● **Entries excerpted from a collection**:
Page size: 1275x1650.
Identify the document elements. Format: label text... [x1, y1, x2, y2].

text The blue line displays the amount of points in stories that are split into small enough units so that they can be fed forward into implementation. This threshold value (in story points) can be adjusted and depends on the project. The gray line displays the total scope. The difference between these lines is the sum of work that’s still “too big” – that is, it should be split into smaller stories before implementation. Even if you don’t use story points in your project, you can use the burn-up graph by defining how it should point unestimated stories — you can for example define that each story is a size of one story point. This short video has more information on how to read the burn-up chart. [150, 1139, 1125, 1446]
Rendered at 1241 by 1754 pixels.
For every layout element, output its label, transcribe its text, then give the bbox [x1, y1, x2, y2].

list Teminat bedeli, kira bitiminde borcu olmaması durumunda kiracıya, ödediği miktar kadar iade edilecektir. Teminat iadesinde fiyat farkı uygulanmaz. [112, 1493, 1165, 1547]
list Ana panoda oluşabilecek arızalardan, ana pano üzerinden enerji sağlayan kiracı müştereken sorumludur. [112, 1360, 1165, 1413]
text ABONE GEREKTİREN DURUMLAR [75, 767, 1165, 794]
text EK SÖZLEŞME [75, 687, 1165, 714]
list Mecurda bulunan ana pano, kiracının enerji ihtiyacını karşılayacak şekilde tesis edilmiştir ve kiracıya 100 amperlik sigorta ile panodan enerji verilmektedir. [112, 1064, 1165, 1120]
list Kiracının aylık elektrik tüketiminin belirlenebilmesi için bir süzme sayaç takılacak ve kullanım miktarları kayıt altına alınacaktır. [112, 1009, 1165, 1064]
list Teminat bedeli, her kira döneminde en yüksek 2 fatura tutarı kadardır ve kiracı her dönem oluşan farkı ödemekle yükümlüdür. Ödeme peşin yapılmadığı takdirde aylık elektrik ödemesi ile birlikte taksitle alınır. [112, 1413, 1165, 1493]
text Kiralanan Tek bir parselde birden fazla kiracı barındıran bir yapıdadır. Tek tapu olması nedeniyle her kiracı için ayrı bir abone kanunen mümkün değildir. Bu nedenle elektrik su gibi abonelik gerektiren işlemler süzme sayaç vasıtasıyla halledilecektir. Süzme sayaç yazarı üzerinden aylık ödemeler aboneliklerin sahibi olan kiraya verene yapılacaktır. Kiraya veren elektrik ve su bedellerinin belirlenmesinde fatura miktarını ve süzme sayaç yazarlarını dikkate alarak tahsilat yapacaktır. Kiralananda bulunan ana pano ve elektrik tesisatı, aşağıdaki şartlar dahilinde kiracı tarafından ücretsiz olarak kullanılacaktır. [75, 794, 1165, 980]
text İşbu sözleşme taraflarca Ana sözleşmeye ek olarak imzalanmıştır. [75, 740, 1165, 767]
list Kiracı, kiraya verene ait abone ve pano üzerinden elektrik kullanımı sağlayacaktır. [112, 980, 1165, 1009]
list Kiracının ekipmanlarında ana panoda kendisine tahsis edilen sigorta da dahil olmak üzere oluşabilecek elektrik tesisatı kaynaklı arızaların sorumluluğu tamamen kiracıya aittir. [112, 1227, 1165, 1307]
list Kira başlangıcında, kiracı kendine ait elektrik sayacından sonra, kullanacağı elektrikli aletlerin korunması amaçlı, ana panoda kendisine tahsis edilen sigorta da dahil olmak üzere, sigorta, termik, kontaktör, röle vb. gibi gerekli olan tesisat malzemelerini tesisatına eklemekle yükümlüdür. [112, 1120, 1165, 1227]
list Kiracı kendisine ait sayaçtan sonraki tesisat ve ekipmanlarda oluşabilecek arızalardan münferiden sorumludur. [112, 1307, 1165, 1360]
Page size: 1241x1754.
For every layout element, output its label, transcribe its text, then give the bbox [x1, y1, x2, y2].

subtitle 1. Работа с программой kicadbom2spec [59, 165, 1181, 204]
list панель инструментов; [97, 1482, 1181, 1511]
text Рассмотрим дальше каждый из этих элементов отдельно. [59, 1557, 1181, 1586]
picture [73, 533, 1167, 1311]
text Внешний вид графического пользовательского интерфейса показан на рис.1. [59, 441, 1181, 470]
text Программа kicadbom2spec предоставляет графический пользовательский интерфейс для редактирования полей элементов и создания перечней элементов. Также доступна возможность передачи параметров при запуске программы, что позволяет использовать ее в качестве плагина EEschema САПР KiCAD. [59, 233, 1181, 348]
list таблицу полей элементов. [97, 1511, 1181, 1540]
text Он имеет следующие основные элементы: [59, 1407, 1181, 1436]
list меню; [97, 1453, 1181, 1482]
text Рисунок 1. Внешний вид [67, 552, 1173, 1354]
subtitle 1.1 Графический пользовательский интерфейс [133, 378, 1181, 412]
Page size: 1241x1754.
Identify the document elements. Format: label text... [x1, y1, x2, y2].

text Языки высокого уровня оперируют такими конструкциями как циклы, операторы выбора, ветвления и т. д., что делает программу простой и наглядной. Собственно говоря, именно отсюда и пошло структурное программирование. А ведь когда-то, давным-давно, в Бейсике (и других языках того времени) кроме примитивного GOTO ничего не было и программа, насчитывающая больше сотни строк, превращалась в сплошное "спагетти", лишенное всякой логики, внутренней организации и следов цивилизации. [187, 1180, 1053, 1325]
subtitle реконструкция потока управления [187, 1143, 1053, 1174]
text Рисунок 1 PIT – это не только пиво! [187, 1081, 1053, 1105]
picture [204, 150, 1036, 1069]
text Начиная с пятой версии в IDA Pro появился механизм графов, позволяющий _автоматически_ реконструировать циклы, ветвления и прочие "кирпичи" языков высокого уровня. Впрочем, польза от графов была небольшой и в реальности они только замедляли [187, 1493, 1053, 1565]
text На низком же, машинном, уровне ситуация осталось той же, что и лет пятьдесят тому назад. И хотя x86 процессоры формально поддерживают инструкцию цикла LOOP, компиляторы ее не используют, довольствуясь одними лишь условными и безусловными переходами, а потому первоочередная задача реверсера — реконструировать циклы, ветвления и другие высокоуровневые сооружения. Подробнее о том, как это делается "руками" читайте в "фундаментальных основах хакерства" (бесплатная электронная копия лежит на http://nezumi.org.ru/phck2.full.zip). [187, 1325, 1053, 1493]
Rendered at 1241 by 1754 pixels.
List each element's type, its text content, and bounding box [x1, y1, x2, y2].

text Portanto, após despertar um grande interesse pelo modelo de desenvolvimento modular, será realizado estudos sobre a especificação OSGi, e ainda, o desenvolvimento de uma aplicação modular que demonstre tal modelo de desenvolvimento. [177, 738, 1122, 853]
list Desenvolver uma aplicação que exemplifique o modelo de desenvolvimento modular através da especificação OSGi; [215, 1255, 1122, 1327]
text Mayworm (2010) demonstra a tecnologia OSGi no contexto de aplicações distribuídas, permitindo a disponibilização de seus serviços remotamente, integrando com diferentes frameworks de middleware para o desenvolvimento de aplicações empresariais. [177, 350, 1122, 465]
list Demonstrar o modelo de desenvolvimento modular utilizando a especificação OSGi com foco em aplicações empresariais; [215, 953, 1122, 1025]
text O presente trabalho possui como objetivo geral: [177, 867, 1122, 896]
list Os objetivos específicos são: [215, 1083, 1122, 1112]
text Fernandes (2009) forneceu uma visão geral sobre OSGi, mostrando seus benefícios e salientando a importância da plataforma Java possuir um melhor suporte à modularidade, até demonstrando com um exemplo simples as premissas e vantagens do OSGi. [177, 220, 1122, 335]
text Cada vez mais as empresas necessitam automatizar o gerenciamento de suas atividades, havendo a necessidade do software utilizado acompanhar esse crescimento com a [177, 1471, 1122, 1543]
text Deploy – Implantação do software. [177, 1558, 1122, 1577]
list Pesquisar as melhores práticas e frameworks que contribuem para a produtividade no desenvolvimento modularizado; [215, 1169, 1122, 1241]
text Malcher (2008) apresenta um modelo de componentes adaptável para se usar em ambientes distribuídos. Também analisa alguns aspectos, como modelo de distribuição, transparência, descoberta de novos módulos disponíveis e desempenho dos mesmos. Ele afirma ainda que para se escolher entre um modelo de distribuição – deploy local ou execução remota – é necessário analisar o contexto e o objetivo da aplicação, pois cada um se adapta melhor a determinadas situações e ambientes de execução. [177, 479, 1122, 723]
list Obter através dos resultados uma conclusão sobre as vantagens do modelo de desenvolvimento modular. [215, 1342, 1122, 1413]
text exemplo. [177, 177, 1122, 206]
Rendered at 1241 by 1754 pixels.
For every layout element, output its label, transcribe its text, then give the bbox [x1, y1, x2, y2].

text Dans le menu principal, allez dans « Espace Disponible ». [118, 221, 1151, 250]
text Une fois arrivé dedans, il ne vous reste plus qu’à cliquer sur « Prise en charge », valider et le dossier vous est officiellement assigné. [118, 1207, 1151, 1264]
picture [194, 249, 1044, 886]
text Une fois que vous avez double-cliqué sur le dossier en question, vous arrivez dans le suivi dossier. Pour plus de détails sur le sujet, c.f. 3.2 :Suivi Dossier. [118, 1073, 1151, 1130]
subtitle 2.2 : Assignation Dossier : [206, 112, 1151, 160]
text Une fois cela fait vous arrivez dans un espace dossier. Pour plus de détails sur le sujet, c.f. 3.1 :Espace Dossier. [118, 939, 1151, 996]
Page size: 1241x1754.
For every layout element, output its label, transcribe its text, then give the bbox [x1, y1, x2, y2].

● **Given exercise**: Quote word for word the lines between the one containing "list Teminat bedeli, kira" and the one containing "list Teminat bedeli, her", inclusive.

● **Problem solution**:
list Teminat bedeli, kira bitiminde borcu olmaması durumunda kiracıya, ödediği miktar kadar iade edilecektir. Teminat iadesinde fiyat farkı uygulanmaz. [112, 1493, 1165, 1547]
list Ana panoda oluşabilecek arızalardan, ana pano üzerinden enerji sağlayan kiracı müştereken sorumludur. [112, 1360, 1165, 1413]
text ABONE GEREKTİREN DURUMLAR [75, 767, 1165, 794]
text EK SÖZLEŞME [75, 687, 1165, 714]
list Mecurda bulunan ana pano, kiracının enerji ihtiyacını karşılayacak şekilde tesis edilmiştir ve kiracıya 100 amperlik sigorta ile panodan enerji verilmektedir. [112, 1064, 1165, 1120]
list Kiracının aylık elektrik tüketiminin belirlenebilmesi için bir süzme sayaç takılacak ve kullanım miktarları kayıt altına alınacaktır. [112, 1009, 1165, 1064]
list Teminat bedeli, her kira döneminde en yüksek 2 fatura tutarı kadardır ve kiracı her dönem oluşan farkı ödemekle yükümlüdür. Ödeme peşin yapılmadığı takdirde aylık elektrik ödemesi ile birlikte taksitle alınır. [112, 1413, 1165, 1493]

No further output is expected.